• _TEXTO FORNECIDO_:

——————————

Foi lá que vimos pela primeira vez o garçom trazer à mesa uma maquininha de cartão de crédito para pagar a conta. Era novidade. Aqui ainda era aquela gerigonça de papel carbonado que a gente tinha que assinar e ficar com a cópia que soltava uma tinta preta desgraçada. Foi lá também que o Milton Neves discutia com o garçom toda a noite porque os pratos servidos tinham pouca comida para saciar a fome de um corpanzil de quase 1,90 de altura.



A solução, para escândalo do Maître e dos garçons, foi pedir dois pratos para se satisfazer. E toda a noite era a mesma cena: "Eu quero dois desse" e a réplica espantada do garçom: "Vem mais alguém jantar com o senhor?. "Não, é para mim mesmo, estou com fome". Para os franceses isso era pior que misturar vinho branco com tinto, mas com o tempo eles se acostumaram: "Ah, ces brésiliens" (Ah, esses brasileiros).



Tivemos sorte, no entanto, com o nosso cicerone parisiense, que já era mais francês que brasileiro. Monsieur Reali Junior era correspondente da Jovem Pan, em Paris, há décadas e conhecia todos os cantos da Cidade Luz, e claro, falava francês fluentemente. Era um Citoyen français (Cidadão Francês) na acepção do termo. Mas ele também teve dificuldades com esses amigos brasileiros. Foram algumas situações engraçadas.

——————————

(Descrições em texto dos pontos-chave)

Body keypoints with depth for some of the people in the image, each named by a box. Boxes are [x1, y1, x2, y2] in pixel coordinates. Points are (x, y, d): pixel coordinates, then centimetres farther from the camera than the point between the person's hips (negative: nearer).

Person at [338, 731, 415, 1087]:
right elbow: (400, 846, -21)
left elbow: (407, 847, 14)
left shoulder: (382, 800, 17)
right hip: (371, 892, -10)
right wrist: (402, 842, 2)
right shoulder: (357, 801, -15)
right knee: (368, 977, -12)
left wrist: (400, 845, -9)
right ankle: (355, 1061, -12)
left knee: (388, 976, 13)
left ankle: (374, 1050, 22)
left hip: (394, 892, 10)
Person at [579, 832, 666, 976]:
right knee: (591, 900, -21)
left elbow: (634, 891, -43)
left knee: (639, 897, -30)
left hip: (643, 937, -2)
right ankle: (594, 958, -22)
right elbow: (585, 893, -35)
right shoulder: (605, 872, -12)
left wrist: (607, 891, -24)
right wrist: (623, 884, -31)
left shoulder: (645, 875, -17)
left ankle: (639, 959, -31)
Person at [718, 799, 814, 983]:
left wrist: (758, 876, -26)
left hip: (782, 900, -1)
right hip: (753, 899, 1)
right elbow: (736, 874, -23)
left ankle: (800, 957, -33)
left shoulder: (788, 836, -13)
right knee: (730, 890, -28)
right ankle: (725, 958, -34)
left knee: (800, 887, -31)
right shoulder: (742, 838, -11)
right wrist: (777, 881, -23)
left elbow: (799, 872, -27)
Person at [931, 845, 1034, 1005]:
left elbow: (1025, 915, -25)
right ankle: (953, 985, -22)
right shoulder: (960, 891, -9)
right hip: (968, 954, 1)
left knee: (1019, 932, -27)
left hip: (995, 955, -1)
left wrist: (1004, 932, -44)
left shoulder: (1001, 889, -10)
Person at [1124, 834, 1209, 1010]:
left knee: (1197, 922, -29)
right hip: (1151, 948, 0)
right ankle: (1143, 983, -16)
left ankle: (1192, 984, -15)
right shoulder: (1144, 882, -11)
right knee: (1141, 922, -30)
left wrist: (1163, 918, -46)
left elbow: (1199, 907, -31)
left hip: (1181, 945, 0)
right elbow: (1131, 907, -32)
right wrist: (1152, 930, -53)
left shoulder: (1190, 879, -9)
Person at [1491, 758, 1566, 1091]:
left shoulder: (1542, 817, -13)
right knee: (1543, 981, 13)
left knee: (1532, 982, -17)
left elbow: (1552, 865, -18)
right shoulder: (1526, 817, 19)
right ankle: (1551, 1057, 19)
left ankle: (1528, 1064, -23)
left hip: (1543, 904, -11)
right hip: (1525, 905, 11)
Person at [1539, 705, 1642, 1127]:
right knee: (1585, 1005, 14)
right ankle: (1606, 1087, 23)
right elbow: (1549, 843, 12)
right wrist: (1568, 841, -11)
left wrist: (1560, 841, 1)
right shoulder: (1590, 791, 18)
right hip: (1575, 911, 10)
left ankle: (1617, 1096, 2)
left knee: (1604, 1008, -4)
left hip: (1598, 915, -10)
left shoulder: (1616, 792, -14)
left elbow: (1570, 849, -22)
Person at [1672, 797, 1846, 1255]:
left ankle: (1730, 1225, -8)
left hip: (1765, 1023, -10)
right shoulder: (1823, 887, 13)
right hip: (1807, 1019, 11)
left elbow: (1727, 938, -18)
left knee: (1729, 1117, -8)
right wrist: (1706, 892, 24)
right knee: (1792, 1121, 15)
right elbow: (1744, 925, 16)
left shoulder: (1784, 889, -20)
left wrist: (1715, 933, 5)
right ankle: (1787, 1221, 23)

——————————

• _INSTRUÇÕES DO EXERCÍCIO_:
[1] Responda sobre o relato dos brasileiros em Paris:
(a) Que aparelho o garçom trouxe à mesa como novidade?
(b) Quantos pratos Milton Neves pedia para se satisfazer?
(c) De qual emissora Reali Junior era correspondente em Paris?
[2] Transcreva do relato dos brasileiros em Paris o trecho que vai de "A solução, para" até "(Ah, esses brasileiros).", inclusive.
[3] Prossiga o relato dos brasileiros em Paris a partir do ponto em que ele termina.
Os dados vêm de uma fonte diferente da do texto.

• _RESPOSTAS ESPERADAS_:
[1]
(a) Uma maquininha de cartão de crédito para pagar a conta.
(b) Dois.
(c) Da Jovem Pan.

[2]
A solução, para escândalo do Maître e dos garçons, foi pedir dois pratos para se satisfazer. E toda a noite era a mesma cena: "Eu quero dois desse" e a réplica espantada do garçom: "Vem mais alguém jantar com o senhor?. "Não, é para mim mesmo, estou com fome". Para os franceses isso era pior que misturar vinho branco com tinto, mas com o tempo eles se acostumaram: "Ah, ces brésiliens" (Ah, esses brasileiros).

[3]
Reali era um cara afável que ajudava todos que lá chegavam. Fazia isso com prazer mesmo com companheiros de outras emissoras. Tinha boas dicas e bons caminhos para se chegar a qualquer lugar, na França, e também em toda a Europa. Um dia eu, Wanderley Nogueira e Flávio Prado estávamos gravando uma matéria e fomos surpreendidos com Reali gaguejando com José Silvério no fundo do estúdio. É que quando Reali ficava nervoso ele gaguejava um pouco. Talvez por ter muita classe e para não xingar o "teimoso" interlocutor.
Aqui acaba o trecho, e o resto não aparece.